**TEXT PASSAGE**
■ ■ ■ ■

Property Life/Death

A live property has many different possible manifestations. However from the
point of view of how to write standards around the concept, the key idea is
that the client expects certain specified behaviors on the part of the
server.

For dead properties the client expects that the server will faithfully
record and return whatever values have been submitted for the property. The
client also expects that the server will only accept values which are
compliant with the DAV Property/Message object model (see my previous post
on that subject for more information). In other words, for a dead property,
the client expects the server to act like a notepad.

In the case of a live property the client expects the server to take some
action above and beyond just being a notepad. The exact nature of the
expectations are irrelevant, only their existence matters.

■ ■ ■ ■

**INPUT DATA**
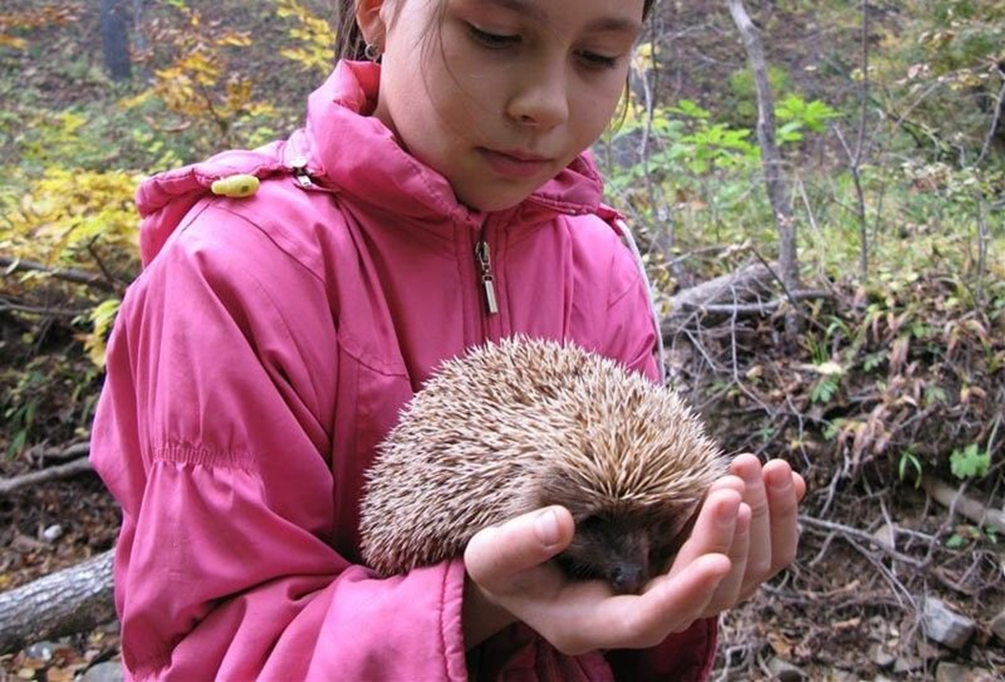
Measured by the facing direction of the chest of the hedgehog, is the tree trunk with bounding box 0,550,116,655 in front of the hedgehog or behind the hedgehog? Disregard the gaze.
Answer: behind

■ ■ ■ ■

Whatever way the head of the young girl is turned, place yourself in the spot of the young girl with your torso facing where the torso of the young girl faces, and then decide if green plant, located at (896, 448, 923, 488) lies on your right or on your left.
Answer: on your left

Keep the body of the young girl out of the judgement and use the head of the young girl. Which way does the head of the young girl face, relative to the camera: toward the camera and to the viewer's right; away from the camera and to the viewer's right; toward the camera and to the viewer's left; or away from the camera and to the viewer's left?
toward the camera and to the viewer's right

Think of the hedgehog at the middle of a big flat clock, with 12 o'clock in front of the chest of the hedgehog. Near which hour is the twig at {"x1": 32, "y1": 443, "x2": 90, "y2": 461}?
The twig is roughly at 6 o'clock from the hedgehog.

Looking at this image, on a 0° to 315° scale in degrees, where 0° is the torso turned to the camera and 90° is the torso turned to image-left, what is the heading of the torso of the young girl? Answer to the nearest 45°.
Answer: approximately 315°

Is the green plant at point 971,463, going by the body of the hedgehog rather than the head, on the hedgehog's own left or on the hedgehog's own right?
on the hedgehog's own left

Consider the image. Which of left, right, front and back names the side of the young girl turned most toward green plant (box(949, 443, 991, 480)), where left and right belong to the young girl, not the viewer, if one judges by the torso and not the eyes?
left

■ ■ ■ ■

**EXERCISE**
Give the stretch of the passage on live and dead properties from "For dead properties" through "their existence matters." again, swapping "notepad" for "scratchpad" everywhere it occurs.

**ANSWER**
For dead properties the client expects that the server will faithfully
record and return whatever values have been submitted for the property. The
client also expects that the server will only accept values which are
compliant with the DAV Property/Message object model (see my previous post
on that subject for more information). In other words, for a dead property,
the client expects the server to act like a scratchpad.

In the case of a live property the client expects the server to take some
action above and beyond just being a scratchpad. The exact nature of the
expectations are irrelevant, only their existence matters.